The blue-chip Shanghai Shenzhen CSI 300 index sank 2.21%, while the Shanghai Composite index shed 1.66%. Weighing on these markets were chipmaking stocks, including Anji Microelectronics Tech (SS:688019) and Chengdu Xuguang Electronics (SS:600353), which plummeted as much as 20% and 10% respectively, after the White House unveiled export controls cutting off Chinese companies from certain semiconductor materials made with U.S. equipment.
European chipmakers Infineon Technologies AG (ETR:IFXGn) and BE Semiconductor Industries NV (AS:BESI) also slid in early dealmaking.
The U.S. decision threatens to worsen trade ties between the two largest economies in the world and could have deeper economic implications if China responds.
Sentiment towards China was also worsened by data over the weekend showing the country's services sector shrank in September, amid continued COVID-related disruptions. A recent resurgence in infections has also raised fears over more lockdowns.
Oil prices edged down in the wake of these figures, although they remained supported by an OPEC+ supply cut last week and the looming prospect of further disruptions of key Russian energy flows.
London-traded Brent Oil Futures slumped 0.64% to $97.29 a barrel, while U.S. Crude Oil WTI Futures fell by 0.63% to $92.06 per barrel.
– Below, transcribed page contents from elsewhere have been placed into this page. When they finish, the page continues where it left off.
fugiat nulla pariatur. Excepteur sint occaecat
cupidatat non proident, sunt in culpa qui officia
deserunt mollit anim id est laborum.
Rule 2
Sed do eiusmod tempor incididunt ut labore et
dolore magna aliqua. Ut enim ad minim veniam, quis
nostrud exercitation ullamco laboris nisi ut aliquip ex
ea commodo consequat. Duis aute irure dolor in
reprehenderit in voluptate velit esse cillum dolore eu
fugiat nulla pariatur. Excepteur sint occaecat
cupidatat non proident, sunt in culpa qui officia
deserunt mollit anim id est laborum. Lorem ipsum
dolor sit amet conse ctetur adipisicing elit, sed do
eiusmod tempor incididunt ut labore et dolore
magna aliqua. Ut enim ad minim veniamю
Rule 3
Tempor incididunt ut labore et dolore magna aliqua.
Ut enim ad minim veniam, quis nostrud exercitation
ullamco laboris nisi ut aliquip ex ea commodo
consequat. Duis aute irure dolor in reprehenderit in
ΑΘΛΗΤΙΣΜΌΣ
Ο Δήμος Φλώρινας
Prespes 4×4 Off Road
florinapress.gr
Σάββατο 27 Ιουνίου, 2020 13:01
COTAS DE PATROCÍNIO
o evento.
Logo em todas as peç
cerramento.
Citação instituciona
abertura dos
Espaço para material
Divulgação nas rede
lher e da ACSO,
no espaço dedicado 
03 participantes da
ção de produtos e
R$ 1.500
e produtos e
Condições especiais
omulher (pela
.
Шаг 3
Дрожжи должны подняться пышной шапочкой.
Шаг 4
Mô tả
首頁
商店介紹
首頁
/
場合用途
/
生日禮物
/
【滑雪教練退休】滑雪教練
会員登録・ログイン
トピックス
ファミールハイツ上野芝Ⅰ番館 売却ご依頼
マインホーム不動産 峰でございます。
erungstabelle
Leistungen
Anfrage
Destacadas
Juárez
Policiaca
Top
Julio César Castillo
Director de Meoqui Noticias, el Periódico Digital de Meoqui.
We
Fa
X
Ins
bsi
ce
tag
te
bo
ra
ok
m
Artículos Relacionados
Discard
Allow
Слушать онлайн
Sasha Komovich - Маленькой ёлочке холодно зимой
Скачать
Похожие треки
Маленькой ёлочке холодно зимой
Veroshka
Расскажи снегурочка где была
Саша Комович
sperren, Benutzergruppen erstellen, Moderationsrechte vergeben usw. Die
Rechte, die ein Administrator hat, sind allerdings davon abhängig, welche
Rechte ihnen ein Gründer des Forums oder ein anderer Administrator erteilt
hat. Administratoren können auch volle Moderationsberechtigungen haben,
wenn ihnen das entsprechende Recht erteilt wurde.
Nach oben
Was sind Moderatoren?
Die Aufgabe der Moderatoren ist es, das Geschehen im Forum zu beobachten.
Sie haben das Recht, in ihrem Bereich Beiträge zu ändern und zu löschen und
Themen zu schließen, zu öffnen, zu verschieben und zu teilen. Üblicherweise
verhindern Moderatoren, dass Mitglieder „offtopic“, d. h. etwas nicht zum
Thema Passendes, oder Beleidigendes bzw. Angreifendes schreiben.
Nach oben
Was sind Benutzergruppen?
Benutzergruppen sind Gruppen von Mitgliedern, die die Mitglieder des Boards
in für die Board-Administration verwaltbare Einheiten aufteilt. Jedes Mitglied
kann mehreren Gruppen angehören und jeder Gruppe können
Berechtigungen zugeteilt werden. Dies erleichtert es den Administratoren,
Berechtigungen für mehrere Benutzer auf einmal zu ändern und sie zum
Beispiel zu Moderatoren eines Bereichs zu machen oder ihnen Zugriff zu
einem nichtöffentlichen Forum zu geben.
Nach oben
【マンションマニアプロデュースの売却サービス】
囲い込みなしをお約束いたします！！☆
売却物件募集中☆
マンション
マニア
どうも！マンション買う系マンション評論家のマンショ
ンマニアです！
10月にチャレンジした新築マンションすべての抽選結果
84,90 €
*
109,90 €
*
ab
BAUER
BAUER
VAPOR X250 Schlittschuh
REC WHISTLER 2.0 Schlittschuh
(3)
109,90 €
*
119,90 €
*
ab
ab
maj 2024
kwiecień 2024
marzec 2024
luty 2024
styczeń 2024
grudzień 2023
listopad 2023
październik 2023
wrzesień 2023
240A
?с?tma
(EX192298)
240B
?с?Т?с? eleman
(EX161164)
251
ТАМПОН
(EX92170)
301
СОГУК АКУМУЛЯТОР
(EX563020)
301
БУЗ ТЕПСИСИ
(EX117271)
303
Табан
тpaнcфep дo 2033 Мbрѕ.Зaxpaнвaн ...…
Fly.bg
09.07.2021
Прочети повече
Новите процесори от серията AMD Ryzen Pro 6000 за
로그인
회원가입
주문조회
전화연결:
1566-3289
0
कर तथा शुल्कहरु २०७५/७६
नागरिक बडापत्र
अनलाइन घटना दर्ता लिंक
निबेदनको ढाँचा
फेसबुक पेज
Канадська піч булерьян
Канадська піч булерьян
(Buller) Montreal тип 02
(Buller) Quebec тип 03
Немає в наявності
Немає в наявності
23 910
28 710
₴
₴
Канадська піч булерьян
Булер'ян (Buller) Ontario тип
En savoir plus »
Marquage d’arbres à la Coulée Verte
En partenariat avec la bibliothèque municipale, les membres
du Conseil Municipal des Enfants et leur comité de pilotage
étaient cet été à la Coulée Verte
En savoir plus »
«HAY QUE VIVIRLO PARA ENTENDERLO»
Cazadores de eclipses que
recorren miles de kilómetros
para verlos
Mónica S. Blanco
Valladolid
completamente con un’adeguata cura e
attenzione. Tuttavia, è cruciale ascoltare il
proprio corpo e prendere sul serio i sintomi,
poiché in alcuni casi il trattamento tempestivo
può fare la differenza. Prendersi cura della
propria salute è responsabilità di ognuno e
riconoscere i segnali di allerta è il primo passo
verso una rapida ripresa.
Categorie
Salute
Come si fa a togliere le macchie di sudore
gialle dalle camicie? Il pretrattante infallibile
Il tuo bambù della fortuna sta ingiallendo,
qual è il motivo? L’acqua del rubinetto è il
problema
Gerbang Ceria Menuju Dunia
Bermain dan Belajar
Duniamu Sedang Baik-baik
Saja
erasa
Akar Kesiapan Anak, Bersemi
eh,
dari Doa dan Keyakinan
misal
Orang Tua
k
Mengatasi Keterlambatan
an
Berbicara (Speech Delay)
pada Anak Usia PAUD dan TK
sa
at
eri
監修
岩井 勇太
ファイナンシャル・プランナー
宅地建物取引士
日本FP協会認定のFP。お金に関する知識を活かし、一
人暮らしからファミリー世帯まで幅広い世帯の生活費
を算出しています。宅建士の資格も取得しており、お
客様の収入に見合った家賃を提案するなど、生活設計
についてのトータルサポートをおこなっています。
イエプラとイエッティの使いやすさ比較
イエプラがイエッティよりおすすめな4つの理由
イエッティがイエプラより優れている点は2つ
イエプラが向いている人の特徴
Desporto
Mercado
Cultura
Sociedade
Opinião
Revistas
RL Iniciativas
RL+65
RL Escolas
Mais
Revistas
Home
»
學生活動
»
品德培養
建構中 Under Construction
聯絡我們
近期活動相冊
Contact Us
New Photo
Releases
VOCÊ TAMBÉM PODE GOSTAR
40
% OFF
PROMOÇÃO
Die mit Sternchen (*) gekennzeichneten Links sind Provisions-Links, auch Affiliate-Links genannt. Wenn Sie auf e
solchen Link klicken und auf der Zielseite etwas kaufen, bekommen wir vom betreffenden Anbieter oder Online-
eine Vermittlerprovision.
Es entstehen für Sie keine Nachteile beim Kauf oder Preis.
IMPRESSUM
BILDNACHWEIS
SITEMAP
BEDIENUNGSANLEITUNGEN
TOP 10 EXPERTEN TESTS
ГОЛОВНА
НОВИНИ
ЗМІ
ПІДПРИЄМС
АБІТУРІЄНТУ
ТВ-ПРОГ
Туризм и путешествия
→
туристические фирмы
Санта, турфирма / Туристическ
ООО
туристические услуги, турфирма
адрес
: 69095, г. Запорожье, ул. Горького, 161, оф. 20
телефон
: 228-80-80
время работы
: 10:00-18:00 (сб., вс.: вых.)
Both contracts rallied over 10% last week to a one-month high after the Organization of Petroleum Exporting Countries and its allies announced their biggest supply cut since the 2020 COVID-19 pandemic.
In corporate news, shares in Renault (EPA:RENA) accelerated after Reuters reported Nissan (TYO:7201) is pushing its French alliance partner to lower its stake in the Japanese carmaker, and may be mulling a move to raise funds to repurchase the shares.
Additionally, gold futures moved down by 1.12% to 1,690.15/oz, while EUR/USD exchanged hands at $0.9695.